Мальчик вдруг задёргался, жалобно скуля и мотая головой, будто череп его был готов вот-вот расколоться; Лесияре оставалось только удерживать его за плечи и ждать, что будет.
– Ай… а-а-ай! – в муках кричал Радятко.
Из его уха и внутреннего уголка глаза выбежали ему на лицо с гадким писком две паукообразных твари, и Лесияра передёрнулась от омерзения. Таких тварей не водилось не только в Белых горах, но и в озаряемом солнцем мире. Родом гады могли быть лишь из Нави: густой, убийственной хмарью веяло от них. До сей поры не изгнанная капелька тьмы, благодаря которой они и жили в Радятко, исчезла, и им стало нечем «дышать».
– Ага, мрази, не нравится вам этак-то? – торжествующе прошипела княгиня.
Просто прихлопнуть их, как обычных пауков, Лесияра опасалась, а потому плеснула на них отваром яснень-травы. Помогло: «пауки» с шипением и дымком испарились.
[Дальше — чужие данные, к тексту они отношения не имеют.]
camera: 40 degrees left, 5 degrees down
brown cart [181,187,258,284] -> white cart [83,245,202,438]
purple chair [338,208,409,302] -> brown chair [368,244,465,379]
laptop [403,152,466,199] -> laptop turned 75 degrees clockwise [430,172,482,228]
Радятко затих и только мелко дрожал, сидя в воде Тиши, изливавшейся на поверхность в Прилетинской пещере. Когда Лесияра поднесла к его рту отвар, он выпил, не сопротивляясь. Его ещё немного покоробило, он половил ртом воздух, блуждая по пещере затуманенным взглядом, но постепенно его глаза прояснились, холодящее кровь бешенство ушло из них. Наставал тот миг отрешённого просветления и успокоения страстей, когда человек готов ответить на все вопросы и понять умом и сердцем всё, что ему говорят. Миг этот не следовало упускать.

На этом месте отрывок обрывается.